5. You should determine if you’re eligible for reimbursement for any money you paid during this pandemic.
In the event of a pandemic, any payments made during this period can be reimbursed and later to be canceled. In certain instances, the department has stated refunds will be created automatically If the borrower can request and receive debt forgiveness for their students will be reimbursed the number of their voluntary payments if the charges “brought your debt to below the maximum amount for debt relief you’re entitled to, however, they did not repay your loan completely,” in the FAQ of the Department.
Others who are borrowers of Direct, FFEL, and Perkins loans managed in the Department of Education can still get refunds and later forgiveness for payments made during the epidemic. They’ll have to reach out to their servicers for their loans.
6. Take a look at other forgiveness and repayment options.
One-time forgiveness of loans scheme isn’t the only option open to those in debt. In October, the Department of Education announced a one-time extension of the eligibility criteria for loan forgiveness through public service. Applications for the program are due by October 31 and can be found on the school aid website.
Additionally, the department is adjusting the repayment programs based on income to correct mistakes about eligibility and counting. The change is automatically made, meaning there is no need to be concerned about applying. However, only those with direct loans can apply, so those with FFEL loans that want to be considered for the program must consolidate their loans into direct loans. More details are available at the Student Aid site.

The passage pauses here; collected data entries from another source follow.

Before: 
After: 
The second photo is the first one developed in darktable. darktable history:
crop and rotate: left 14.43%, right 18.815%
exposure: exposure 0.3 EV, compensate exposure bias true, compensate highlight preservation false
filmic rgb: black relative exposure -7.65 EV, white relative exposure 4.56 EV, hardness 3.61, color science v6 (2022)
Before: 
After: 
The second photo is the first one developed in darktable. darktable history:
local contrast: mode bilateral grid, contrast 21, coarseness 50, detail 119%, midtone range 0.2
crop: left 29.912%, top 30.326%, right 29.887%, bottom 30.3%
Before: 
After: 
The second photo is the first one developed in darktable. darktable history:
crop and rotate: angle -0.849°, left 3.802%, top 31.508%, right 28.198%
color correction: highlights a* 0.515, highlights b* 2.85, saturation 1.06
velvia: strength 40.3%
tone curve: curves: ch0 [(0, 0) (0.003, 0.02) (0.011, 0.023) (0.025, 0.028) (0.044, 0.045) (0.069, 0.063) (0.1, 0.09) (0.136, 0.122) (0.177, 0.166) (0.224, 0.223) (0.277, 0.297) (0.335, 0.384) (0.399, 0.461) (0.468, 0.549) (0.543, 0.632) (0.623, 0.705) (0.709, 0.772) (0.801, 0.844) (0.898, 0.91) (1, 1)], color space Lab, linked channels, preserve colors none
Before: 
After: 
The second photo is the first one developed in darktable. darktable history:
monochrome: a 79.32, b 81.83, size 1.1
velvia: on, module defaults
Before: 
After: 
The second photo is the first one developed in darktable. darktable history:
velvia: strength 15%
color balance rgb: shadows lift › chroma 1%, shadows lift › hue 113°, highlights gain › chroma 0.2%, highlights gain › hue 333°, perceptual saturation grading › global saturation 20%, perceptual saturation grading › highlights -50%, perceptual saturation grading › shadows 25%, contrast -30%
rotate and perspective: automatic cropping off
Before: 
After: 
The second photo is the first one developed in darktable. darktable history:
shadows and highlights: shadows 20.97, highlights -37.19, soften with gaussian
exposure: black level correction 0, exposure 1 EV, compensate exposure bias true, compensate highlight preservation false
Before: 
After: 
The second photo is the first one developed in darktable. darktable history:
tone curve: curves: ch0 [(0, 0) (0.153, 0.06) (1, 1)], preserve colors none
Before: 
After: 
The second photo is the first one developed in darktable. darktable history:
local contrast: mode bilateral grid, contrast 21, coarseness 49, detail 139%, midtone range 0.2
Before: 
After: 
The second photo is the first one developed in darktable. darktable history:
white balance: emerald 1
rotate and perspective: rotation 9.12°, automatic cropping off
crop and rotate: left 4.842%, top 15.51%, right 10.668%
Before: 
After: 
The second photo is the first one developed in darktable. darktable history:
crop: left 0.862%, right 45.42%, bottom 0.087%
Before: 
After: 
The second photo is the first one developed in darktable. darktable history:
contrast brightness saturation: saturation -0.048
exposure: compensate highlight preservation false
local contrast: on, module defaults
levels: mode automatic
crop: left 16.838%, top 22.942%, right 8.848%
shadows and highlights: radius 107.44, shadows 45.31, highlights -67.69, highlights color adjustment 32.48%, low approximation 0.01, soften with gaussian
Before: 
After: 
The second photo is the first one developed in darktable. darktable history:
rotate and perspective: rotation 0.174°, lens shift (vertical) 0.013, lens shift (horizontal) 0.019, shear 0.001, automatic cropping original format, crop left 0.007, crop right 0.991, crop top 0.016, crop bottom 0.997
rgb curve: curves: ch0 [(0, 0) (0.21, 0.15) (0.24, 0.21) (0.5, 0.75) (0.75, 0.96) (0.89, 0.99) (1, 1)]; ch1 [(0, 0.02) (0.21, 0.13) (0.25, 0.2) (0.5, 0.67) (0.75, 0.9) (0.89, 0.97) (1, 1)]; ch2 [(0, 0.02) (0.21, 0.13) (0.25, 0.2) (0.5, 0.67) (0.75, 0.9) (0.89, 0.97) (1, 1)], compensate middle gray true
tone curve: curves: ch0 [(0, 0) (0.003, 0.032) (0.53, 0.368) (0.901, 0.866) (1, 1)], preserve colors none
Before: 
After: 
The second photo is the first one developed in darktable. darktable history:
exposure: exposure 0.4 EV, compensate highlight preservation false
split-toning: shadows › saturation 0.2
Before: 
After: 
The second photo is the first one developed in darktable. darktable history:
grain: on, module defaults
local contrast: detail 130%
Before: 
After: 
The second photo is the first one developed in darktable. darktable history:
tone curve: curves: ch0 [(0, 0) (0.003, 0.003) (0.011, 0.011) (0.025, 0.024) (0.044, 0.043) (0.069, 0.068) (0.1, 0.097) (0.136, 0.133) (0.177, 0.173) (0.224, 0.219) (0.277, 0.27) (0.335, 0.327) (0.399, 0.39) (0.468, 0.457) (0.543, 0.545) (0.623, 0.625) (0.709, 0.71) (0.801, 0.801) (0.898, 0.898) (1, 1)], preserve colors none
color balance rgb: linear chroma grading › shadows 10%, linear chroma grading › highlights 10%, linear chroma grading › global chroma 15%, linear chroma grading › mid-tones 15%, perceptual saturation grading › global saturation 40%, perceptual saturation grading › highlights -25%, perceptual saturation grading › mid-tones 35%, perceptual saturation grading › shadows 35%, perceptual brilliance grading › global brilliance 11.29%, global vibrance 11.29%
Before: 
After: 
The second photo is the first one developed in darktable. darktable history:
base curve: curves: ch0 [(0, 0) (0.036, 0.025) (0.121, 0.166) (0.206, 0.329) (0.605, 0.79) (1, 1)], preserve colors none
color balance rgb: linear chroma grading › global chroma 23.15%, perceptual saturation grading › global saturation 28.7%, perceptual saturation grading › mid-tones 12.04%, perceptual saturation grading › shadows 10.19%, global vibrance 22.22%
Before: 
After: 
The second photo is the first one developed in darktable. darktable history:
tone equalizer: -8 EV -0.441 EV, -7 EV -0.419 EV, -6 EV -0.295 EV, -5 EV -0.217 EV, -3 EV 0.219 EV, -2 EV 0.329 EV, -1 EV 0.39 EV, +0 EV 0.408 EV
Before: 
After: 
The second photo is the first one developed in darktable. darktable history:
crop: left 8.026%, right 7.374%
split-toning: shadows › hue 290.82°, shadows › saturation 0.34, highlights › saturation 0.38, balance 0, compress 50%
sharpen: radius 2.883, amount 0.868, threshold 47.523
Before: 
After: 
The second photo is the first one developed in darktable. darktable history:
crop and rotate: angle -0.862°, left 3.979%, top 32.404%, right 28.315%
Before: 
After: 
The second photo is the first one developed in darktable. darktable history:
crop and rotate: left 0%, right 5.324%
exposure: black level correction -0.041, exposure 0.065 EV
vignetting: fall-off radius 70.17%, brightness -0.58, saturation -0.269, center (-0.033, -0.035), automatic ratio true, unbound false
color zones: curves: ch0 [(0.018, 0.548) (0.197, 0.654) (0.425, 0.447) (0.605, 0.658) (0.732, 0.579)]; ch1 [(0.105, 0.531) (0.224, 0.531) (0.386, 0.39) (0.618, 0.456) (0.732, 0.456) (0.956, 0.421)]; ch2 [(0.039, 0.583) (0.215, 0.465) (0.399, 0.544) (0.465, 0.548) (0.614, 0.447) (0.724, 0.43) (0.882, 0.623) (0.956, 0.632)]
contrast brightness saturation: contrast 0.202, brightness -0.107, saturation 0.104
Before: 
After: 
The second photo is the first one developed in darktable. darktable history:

The Department of Education has proposed an income-driven repayment that will cap monthly payments at 5 percent of discretionary income instead of 10 percent, cutting costs by half for many borrowers. Although the rules will likely not be finalized until a few months into 2023, loan industry experts say borrowers should be aware of the possible change to plan their budgets.
The borrowers in financial trouble with direct loans, FFEL loans, and Perkins loans made by the Department of Education are eligible to participate in the Fresh Start program announced in April. It runs for one year following the payment pause expires on December 31. The department will send a letter to borrowers eligible for the program “in the next few months” with information regarding how to apply for the program, as per the assistance site.